The climatic twist of the film comes when both Kelly Ann and Jolene are revealed to be sisters (Jolene is also not from England, but from Alabama) who have been plotting this whole scam to steal Travis father's money along with keeping their stolen bank cash for themselves. Travis realizes this only after learning that they murdered Deputy Bobby, and in the struggle he shoots and wounds Jolene, but is wounded in return by Kelly Ann who does away with him. Both women dispose of Travis' body in a furnace and having completed their goal, leave the farm in Travis' convertible automobile for places unknown to find, scam and murder their next unsuspecting victim.

==Reception==
Hal Erickson of Allmovie gave the film three out of five stars, stating "When the call went out for a Baldwin, Stephen answered and was cast in the lead of Bitter Harvest. Patsy Kensit and Jennifer Rubin costar as a pair of oversexed young ladies who get their jollies by victimizing their male lovers. Wide-eyed Baldwin, in need of emotional aid and comfort after the death of his father, finds himself the object of the girls' attentions. Even when he realizes he's being played for a chump, Baldwin hasn't got the inclination to escape the ladies' clutches. And then things take a sinister turn."

Chris Parry of EFilmCritic gave the film one and a half stars out of five, stating "Sure, Stephen Baldwin isn't generally a name you associate with movies that make a lot of sense (Usual Suspects notwithstanding), but this thing is so totally boring and unrealistic that it's really hard to watch. If not for the nudity of the gals (which, granted, is very nice and very prevalent), there'd honestly be nothing else to watch here but Baldwin's mullet. The direction, by TV hack Duane Clark, manages to introduce tons of sub-plots (such as flashbacks to a mysterious robed figure) then completely ignore them for the remainder of the film. The continual staring of Baldwin's character at a badly painted portrait of a stern old dude would be far less funny if they weren't accompanied by 'mysterious music' that leaves you wondering when the painting's eyes are going to move. They never do, though yours will. They'll roll back into your head if you sit through this dreck."

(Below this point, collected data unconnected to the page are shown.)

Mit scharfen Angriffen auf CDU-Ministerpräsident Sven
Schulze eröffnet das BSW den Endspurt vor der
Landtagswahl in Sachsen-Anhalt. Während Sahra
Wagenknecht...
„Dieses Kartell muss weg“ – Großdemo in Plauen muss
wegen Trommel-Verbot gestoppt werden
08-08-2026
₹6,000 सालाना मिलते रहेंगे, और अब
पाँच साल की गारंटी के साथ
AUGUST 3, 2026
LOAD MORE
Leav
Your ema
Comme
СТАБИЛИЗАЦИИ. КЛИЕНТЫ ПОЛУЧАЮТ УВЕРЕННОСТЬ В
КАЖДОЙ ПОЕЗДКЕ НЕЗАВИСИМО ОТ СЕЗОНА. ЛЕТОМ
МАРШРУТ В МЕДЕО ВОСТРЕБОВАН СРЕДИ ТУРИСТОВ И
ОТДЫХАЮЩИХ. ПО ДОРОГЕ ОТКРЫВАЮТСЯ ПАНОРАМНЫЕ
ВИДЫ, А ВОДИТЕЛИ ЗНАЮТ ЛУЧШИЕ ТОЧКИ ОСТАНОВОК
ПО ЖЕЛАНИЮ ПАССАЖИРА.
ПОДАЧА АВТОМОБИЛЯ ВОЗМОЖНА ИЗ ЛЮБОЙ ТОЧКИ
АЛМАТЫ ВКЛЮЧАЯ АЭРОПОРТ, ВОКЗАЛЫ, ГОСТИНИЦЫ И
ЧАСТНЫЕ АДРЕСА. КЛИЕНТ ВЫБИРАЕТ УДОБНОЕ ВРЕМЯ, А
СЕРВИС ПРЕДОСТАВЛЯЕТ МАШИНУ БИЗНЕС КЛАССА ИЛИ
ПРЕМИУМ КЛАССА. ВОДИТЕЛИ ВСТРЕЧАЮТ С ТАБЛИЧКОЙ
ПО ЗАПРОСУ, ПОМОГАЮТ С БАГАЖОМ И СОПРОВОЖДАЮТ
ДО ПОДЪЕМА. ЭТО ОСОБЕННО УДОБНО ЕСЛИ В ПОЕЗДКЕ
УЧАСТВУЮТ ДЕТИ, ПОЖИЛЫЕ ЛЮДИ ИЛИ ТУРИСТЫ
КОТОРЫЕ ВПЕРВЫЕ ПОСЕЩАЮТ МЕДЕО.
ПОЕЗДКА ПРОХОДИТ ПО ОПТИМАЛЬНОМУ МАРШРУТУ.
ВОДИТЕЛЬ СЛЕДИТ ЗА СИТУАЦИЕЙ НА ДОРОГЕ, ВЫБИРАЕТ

Scoopy gave an unfavorable review and wrote "Bitter Harvest is a bad erotic thriller. There was a time I lost all interest in where the plot was going, and the nudity was over by then as well."

For the DVD & Video Guide 2005, authors Mick Martin and Marsha Porter gave a rating of two stars out of five and wrote "Baldwin is good, but excessive subplots lessen the film's impact." The book VideoHound's Golden Movie Retriever gave a rating of two out of five stars.